**Description of the task**
No picture belongs in the answer; every other part of the listing below is to be transcribed exactly.

= Beginning of Section =

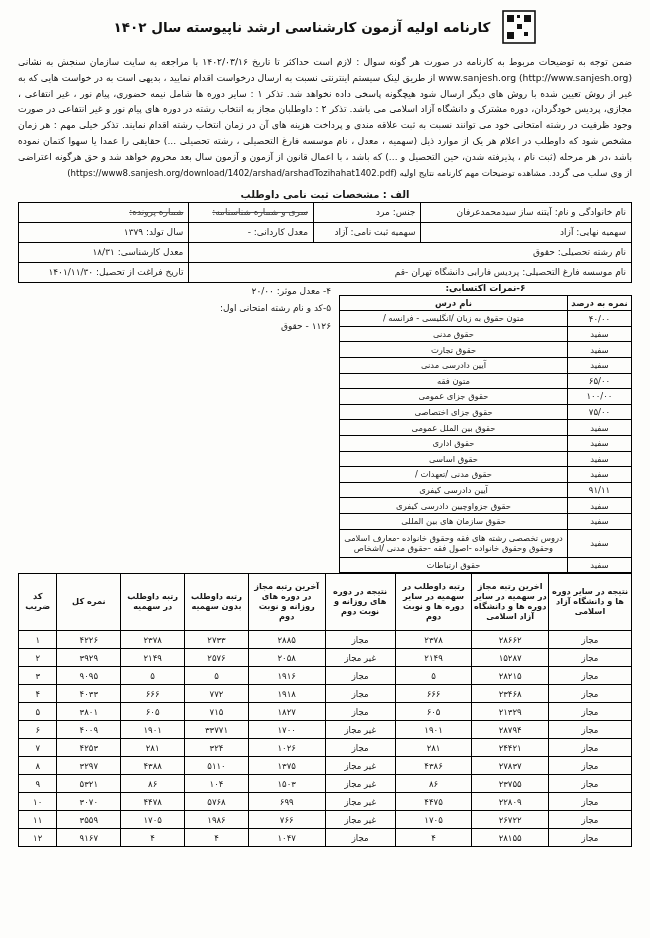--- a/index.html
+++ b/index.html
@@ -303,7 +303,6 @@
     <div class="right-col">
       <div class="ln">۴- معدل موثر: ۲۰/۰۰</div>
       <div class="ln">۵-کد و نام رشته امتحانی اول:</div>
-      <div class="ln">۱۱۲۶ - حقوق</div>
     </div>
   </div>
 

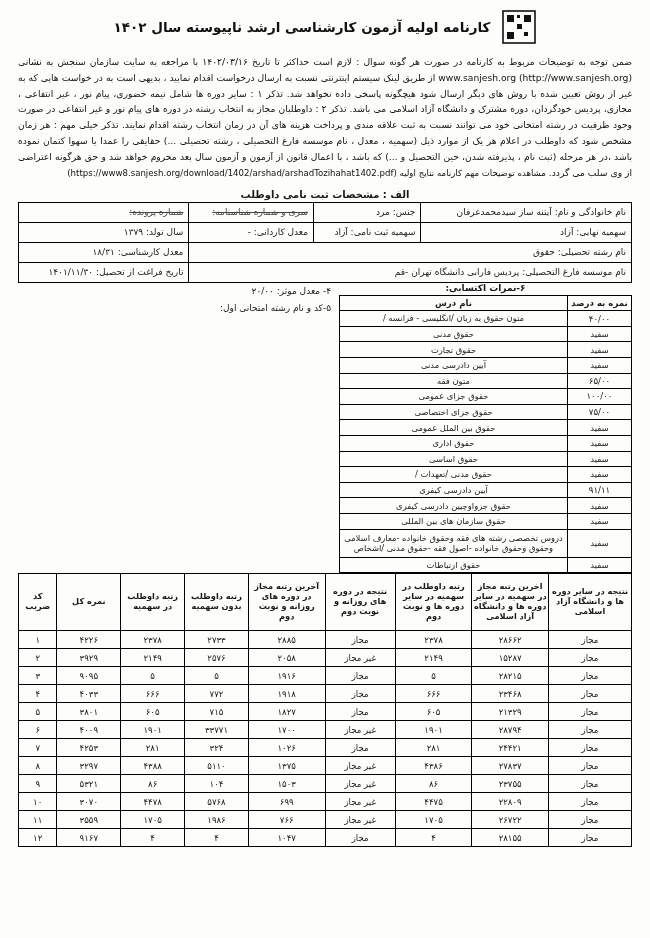--- a/index.html
+++ b/index.html
@@ -431,7 +431,7 @@
     </tr>
     <tr>
       <td>مجاز</td>
-      <td>۲۲۸۰۹</td>
+      <td>26839</td>
       <td>۴۴۷۵</td>
       <td>غیر مجاز</td>
       <td>۶۹۹</td>

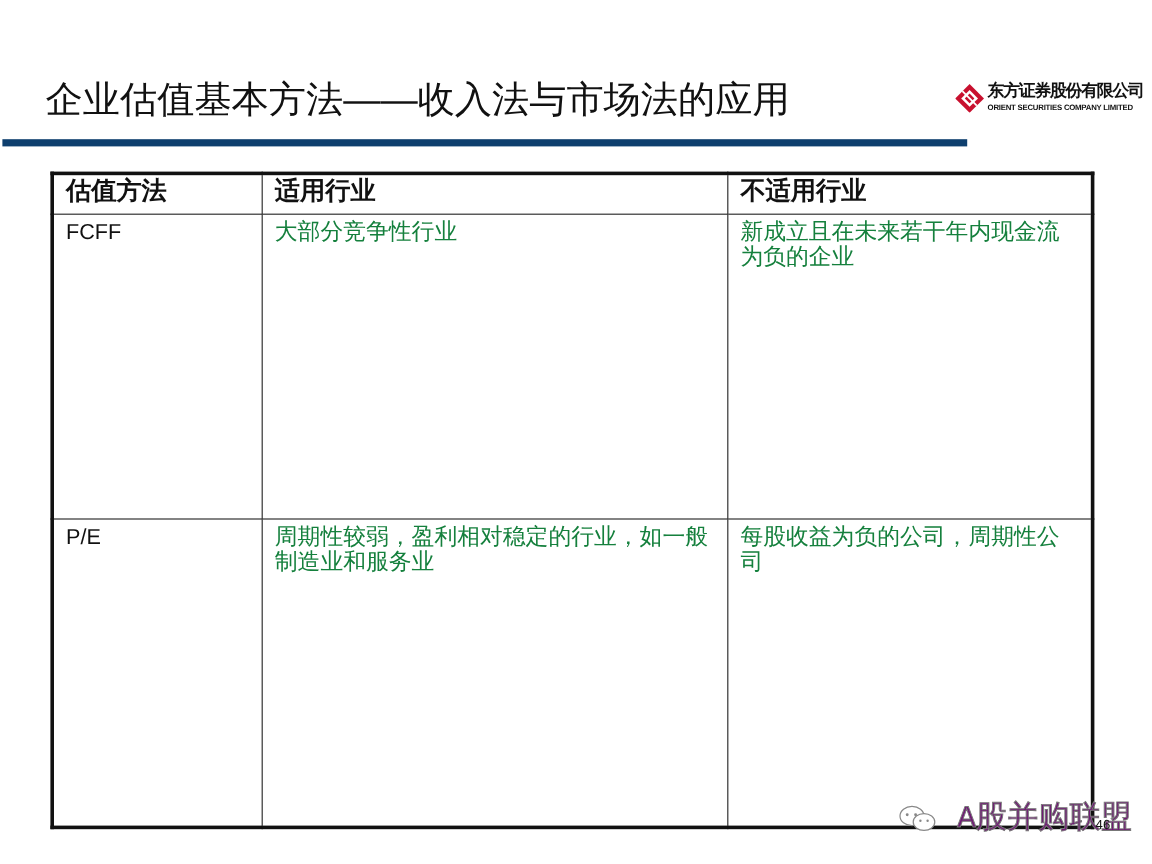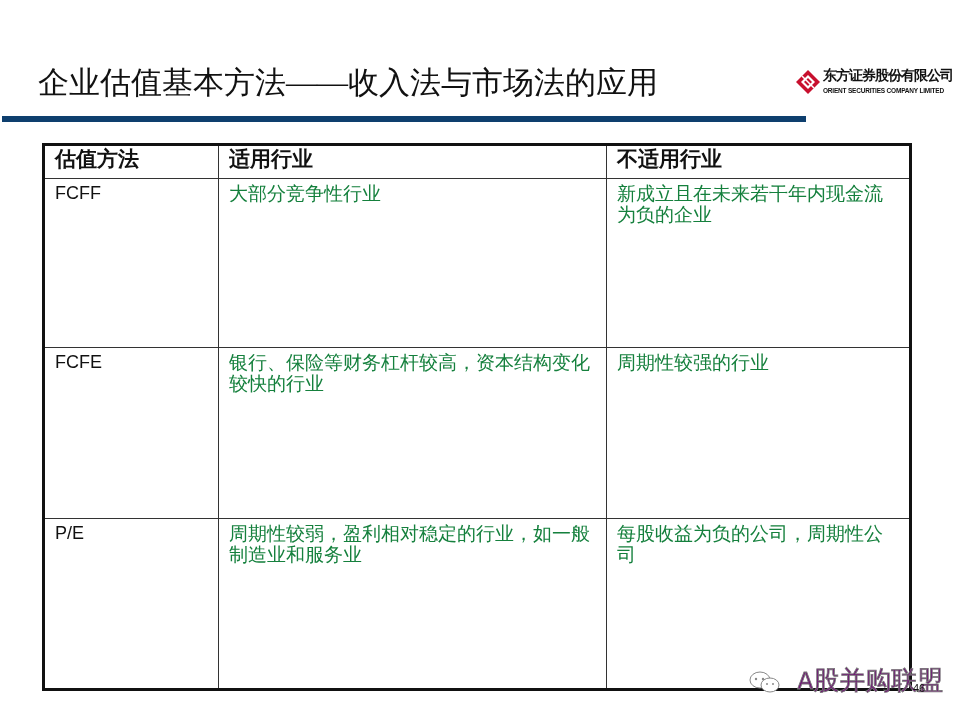--- a/index.html
+++ b/index.html
@@ -11,7 +11,7 @@
   }
   .title {
     position: absolute; left: 38px; top: 62px;
-    font-family: Liberation Serif, serif;
+    font-family: Liberation Sans, sans-serif;
     font-size: 31px; letter-spacing: 0px; color: #111;
     white-space: nowrap;
   }

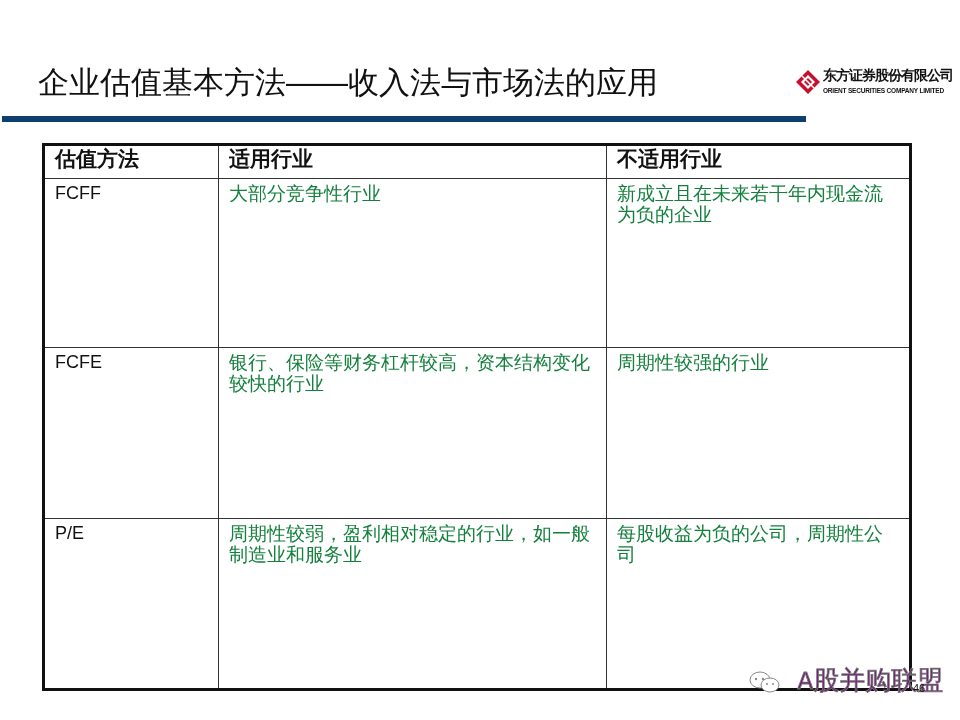--- a/index.html
+++ b/index.html
@@ -116,11 +116,6 @@
       <td class="txt">新成立且在未来若干年内现金流为负的企业</td>
     </tr>
     <tr style="height:73px">
-      <td class="method">FCFE</td>
-      <td class="txt">银行、保险等财务杠杆较高，资本结构变化较快的行业</td>
-      <td class="txt">周期性较强的行业</td>
-    </tr>
-    <tr style="height:73px">
       <td class="method">P/E</td>
       <td class="txt">周期性较弱，盈利相对稳定的行业，如一般制造业和服务业</td>
       <td class="txt">每股收益为负的公司，周期性公司</td>

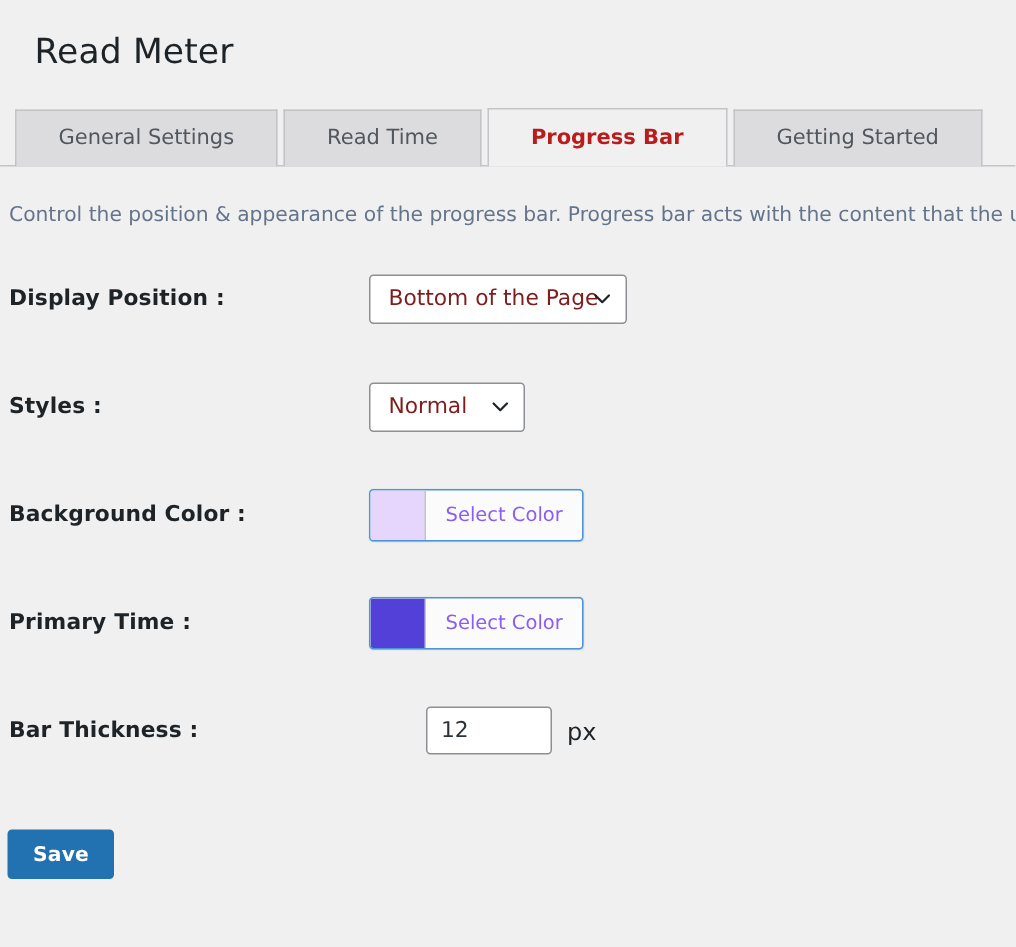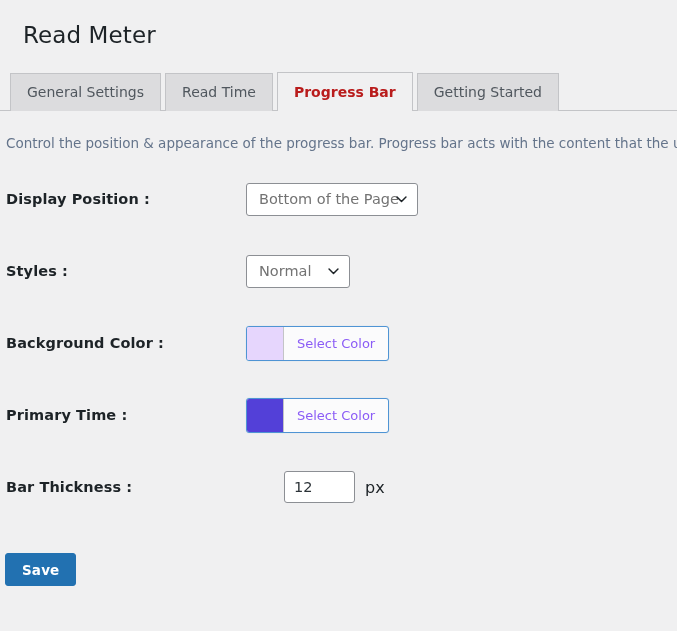--- a/index.html
+++ b/index.html
@@ -49,7 +49,7 @@
     justify-content: center;
     height: 38px;
     box-sizing: border-box;
-    padding: 0 16px;
+    padding: 0 28px;
     margin-right: 4px;
     font-size: 14px;
     line-height: 1;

= End of Section =

**Task result**
--- a/index.html
+++ b/index.html
@@ -303,7 +303,6 @@
     <div class="right-col">
       <div class="ln">۴- معدل موثر: ۲۰/۰۰</div>
       <div class="ln">۵-کد و نام رشته امتحانی اول:</div>
-      <div class="ln">۱۱۲۶ - حقوق</div>
     </div>
   </div>
 

--- a/index.html
+++ b/index.html
@@ -431,7 +431,7 @@
     </tr>
     <tr>
       <td>مجاز</td>
-      <td>۲۲۸۰۹</td>
+      <td>26839</td>
       <td>۴۴۷۵</td>
       <td>غیر مجاز</td>
       <td>۶۹۹</td>

--- a/index.html
+++ b/index.html
@@ -11,7 +11,7 @@
   }
   .title {
     position: absolute; left: 38px; top: 62px;
-    font-family: Liberation Serif, serif;
+    font-family: Liberation Sans, sans-serif;
     font-size: 31px; letter-spacing: 0px; color: #111;
     white-space: nowrap;
   }

--- a/index.html
+++ b/index.html
@@ -116,11 +116,6 @@
       <td class="txt">新成立且在未来若干年内现金流为负的企业</td>
     </tr>
     <tr style="height:73px">
-      <td class="method">FCFE</td>
-      <td class="txt">银行、保险等财务杠杆较高，资本结构变化较快的行业</td>
-      <td class="txt">周期性较强的行业</td>
-    </tr>
-    <tr style="height:73px">
       <td class="method">P/E</td>
       <td class="txt">周期性较弱，盈利相对稳定的行业，如一般制造业和服务业</td>
       <td class="txt">每股收益为负的公司，周期性公司</td>

--- a/index.html
+++ b/index.html
@@ -49,7 +49,7 @@
     justify-content: center;
     height: 38px;
     box-sizing: border-box;
-    padding: 0 16px;
+    padding: 0 28px;
     margin-right: 4px;
     font-size: 14px;
     line-height: 1;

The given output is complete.